* _Work instruction_
An identical copy of all the records is what the answer must contain.

* _Input data_
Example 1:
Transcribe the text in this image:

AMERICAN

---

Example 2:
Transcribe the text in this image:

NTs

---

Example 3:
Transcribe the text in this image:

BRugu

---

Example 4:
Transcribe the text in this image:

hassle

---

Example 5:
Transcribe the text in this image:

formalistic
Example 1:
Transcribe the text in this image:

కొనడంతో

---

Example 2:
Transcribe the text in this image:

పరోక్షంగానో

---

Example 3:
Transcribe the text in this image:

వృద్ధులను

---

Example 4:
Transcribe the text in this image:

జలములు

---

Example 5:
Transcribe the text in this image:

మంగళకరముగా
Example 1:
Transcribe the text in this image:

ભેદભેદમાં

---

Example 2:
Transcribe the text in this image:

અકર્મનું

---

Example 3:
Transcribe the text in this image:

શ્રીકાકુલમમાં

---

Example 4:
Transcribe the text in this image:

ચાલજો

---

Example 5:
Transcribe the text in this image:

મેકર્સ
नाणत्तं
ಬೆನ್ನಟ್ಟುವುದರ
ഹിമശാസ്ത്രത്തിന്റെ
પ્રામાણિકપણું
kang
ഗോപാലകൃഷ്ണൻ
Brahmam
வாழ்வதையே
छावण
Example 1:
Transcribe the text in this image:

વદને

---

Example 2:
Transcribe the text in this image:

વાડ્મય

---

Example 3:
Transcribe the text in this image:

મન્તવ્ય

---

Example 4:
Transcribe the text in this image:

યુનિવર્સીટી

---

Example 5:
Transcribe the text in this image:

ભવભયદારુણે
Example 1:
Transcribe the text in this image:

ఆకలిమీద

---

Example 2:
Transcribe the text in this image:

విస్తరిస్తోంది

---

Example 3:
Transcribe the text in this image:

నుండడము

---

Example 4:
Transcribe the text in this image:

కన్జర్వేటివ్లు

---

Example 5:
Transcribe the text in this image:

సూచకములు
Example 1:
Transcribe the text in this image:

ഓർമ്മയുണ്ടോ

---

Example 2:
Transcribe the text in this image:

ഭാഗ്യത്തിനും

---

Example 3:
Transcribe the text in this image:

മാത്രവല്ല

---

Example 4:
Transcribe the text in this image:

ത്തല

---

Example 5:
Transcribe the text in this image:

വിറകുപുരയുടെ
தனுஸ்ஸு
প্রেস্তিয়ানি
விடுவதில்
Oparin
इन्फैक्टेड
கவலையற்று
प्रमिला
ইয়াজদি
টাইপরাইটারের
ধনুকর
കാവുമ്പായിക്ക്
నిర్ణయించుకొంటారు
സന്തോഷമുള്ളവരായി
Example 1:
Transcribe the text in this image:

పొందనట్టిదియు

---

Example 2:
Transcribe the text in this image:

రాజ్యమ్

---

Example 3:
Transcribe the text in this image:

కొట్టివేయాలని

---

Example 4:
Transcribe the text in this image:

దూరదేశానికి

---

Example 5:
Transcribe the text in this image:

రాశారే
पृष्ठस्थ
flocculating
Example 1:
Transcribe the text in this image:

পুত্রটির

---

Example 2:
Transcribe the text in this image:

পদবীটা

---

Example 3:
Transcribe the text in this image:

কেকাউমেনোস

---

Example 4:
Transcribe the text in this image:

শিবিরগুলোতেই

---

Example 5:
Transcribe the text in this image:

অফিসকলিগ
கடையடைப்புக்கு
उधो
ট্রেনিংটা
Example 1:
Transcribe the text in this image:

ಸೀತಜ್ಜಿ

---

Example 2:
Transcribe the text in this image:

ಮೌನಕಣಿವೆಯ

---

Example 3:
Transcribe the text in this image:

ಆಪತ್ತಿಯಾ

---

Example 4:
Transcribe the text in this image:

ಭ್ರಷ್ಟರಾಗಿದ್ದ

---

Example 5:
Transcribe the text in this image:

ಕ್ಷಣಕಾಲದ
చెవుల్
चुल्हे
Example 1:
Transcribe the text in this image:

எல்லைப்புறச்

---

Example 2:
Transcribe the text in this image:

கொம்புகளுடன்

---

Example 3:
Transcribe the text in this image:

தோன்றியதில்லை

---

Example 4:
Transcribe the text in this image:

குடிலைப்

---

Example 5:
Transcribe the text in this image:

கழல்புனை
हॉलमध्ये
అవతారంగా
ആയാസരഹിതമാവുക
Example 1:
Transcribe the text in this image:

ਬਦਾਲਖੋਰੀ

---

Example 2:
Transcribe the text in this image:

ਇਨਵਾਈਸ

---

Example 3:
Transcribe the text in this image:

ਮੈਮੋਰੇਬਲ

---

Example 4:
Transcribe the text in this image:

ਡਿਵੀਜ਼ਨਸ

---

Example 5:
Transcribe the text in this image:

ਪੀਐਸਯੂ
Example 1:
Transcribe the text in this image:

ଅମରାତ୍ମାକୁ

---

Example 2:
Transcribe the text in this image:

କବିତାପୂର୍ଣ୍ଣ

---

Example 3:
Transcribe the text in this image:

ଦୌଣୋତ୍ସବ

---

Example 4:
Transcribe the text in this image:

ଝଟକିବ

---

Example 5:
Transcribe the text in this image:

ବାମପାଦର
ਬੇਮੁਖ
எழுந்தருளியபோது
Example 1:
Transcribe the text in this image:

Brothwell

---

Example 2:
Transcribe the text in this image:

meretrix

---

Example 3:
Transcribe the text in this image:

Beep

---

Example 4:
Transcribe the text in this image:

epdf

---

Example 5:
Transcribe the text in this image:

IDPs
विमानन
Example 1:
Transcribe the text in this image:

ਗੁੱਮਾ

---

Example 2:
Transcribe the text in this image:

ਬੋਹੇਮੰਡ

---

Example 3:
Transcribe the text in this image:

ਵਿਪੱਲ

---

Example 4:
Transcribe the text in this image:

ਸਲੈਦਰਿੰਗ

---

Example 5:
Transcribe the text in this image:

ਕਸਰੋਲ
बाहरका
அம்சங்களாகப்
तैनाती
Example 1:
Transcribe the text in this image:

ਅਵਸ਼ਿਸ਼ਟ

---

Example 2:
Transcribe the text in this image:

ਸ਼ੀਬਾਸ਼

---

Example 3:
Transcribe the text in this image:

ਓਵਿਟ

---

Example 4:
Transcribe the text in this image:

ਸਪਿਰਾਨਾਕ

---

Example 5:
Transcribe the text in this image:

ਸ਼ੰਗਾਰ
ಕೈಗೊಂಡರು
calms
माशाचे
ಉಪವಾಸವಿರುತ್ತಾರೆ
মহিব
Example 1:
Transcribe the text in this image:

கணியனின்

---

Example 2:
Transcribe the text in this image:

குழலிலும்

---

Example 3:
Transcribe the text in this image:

* _The completed task_
Example 1:
Transcribe the text in this image:

AMERICAN

---

Example 2:
Transcribe the text in this image:

NTs

---

Example 3:
Transcribe the text in this image:

BRugu

---

Example 4:
Transcribe the text in this image:

hassle

---

Example 5:
Transcribe the text in this image:

formalistic
Example 1:
Transcribe the text in this image:

కొనడంతో

---

Example 2:
Transcribe the text in this image:

పరోక్షంగానో

---

Example 3:
Transcribe the text in this image:

వృద్ధులను

---

Example 4:
Transcribe the text in this image:

జలములు

---

Example 5:
Transcribe the text in this image:

మంగళకరముగా
Example 1:
Transcribe the text in this image:

ભેદભેદમાં

---

Example 2:
Transcribe the text in this image:

અકર્મનું

---

Example 3:
Transcribe the text in this image:

શ્રીકાકુલમમાં

---

Example 4:
Transcribe the text in this image:

ચાલજો

---

Example 5:
Transcribe the text in this image:

મેકર્સ
नाणत्तं
ಬೆನ್ನಟ್ಟುವುದರ
ഹിമശാസ്ത്രത്തിന്റെ
પ્રામાણિકપણું
kang
ഗോപാലകൃഷ്ണൻ
Brahmam
வாழ்வதையே
छावण
Example 1:
Transcribe the text in this image:

વદને

---

Example 2:
Transcribe the text in this image:

વાડ્મય

---

Example 3:
Transcribe the text in this image:

મન્તવ્ય

---

Example 4:
Transcribe the text in this image:

યુનિવર્સીટી

---

Example 5:
Transcribe the text in this image:

ભવભયદારુણે
Example 1:
Transcribe the text in this image:

ఆకలిమీద

---

Example 2:
Transcribe the text in this image:

విస్తరిస్తోంది

---

Example 3:
Transcribe the text in this image:

నుండడము

---

Example 4:
Transcribe the text in this image:

కన్జర్వేటివ్లు

---

Example 5:
Transcribe the text in this image:

సూచకములు
Example 1:
Transcribe the text in this image:

ഓർമ്മയുണ്ടോ

---

Example 2:
Transcribe the text in this image:

ഭാഗ്യത്തിനും

---

Example 3:
Transcribe the text in this image:

മാത്രവല്ല

---

Example 4:
Transcribe the text in this image:

ത്തല

---

Example 5:
Transcribe the text in this image:

വിറകുപുരയുടെ
தனுஸ்ஸு
প্রেস্তিয়ানি
விடுவதில்
Oparin
इन्फैक्टेड
கவலையற்று
प्रमिला
ইয়াজদি
টাইপরাইটারের
ধনুকর
കാവുമ്പായിക്ക്
నిర్ణయించుకొంటారు
സന്തോഷമുള്ളവരായി
Example 1:
Transcribe the text in this image:

పొందనట్టిదియు

---

Example 2:
Transcribe the text in this image:

రాజ్యమ్

---

Example 3:
Transcribe the text in this image:

కొట్టివేయాలని

---

Example 4:
Transcribe the text in this image:

దూరదేశానికి

---

Example 5:
Transcribe the text in this image:

రాశారే
पृष्ठस्थ
flocculating
Example 1:
Transcribe the text in this image:

পুত্রটির

---

Example 2:
Transcribe the text in this image:

পদবীটা

---

Example 3:
Transcribe the text in this image:

কেকাউমেনোস

---

Example 4:
Transcribe the text in this image:

শিবিরগুলোতেই

---

Example 5:
Transcribe the text in this image:

অফিসকলিগ
கடையடைப்புக்கு
उधो
ট্রেনিংটা
Example 1:
Transcribe the text in this image:

ಸೀತಜ್ಜಿ

---

Example 2:
Transcribe the text in this image:

ಮೌನಕಣಿವೆಯ

---

Example 3:
Transcribe the text in this image:

ಆಪತ್ತಿಯಾ

---

Example 4:
Transcribe the text in this image:

ಭ್ರಷ್ಟರಾಗಿದ್ದ

---

Example 5:
Transcribe the text in this image:

ಕ್ಷಣಕಾಲದ
చెవుల్
चुल्हे
Example 1:
Transcribe the text in this image:

எல்லைப்புறச்

---

Example 2:
Transcribe the text in this image:

கொம்புகளுடன்

---

Example 3:
Transcribe the text in this image:

தோன்றியதில்லை

---

Example 4:
Transcribe the text in this image:

குடிலைப்

---

Example 5:
Transcribe the text in this image:

கழல்புனை
हॉलमध्ये
అవతారంగా
ആയാസരഹിതമാവുക
Example 1:
Transcribe the text in this image:

ਬਦਾਲਖੋਰੀ

---

Example 2:
Transcribe the text in this image:

ਇਨਵਾਈਸ

---

Example 3:
Transcribe the text in this image:

ਮੈਮੋਰੇਬਲ

---

Example 4:
Transcribe the text in this image:

ਡਿਵੀਜ਼ਨਸ

---

Example 5:
Transcribe the text in this image:

ਪੀਐਸਯੂ
Example 1:
Transcribe the text in this image:

ଅମରାତ୍ମାକୁ

---

Example 2:
Transcribe the text in this image:

କବିତାପୂର୍ଣ୍ଣ

---

Example 3:
Transcribe the text in this image:

ଦୌଣୋତ୍ସବ

---

Example 4:
Transcribe the text in this image:

ଝଟକିବ

---

Example 5:
Transcribe the text in this image:

ବାମପାଦର
ਬੇਮੁਖ
எழுந்தருளியபோது
Example 1:
Transcribe the text in this image:

Brothwell

---

Example 2:
Transcribe the text in this image:

meretrix

---

Example 3:
Transcribe the text in this image:

Beep

---

Example 4:
Transcribe the text in this image:

epdf

---

Example 5:
Transcribe the text in this image:

IDPs
विमानन
Example 1:
Transcribe the text in this image:

ਗੁੱਮਾ

---

Example 2:
Transcribe the text in this image:

ਬੋਹੇਮੰਡ

---

Example 3:
Transcribe the text in this image:

ਵਿਪੱਲ

---

Example 4:
Transcribe the text in this image:

ਸਲੈਦਰਿੰਗ

---

Example 5:
Transcribe the text in this image:

ਕਸਰੋਲ
बाहरका
அம்சங்களாகப்
तैनाती
Example 1:
Transcribe the text in this image:

ਅਵਸ਼ਿਸ਼ਟ

---

Example 2:
Transcribe the text in this image:

ਸ਼ੀਬਾਸ਼

---

Example 3:
Transcribe the text in this image:

ਓਵਿਟ

---

Example 4:
Transcribe the text in this image:

ਸਪਿਰਾਨਾਕ

---

Example 5:
Transcribe the text in this image:

ਸ਼ੰਗਾਰ
ಕೈಗೊಂಡರು
calms
माशाचे
ಉಪವಾಸವಿರುತ್ತಾರೆ
মহিব
Example 1:
Transcribe the text in this image:

கணியனின்

---

Example 2:
Transcribe the text in this image:

குழலிலும்

---

Example 3:
Transcribe the text in this image:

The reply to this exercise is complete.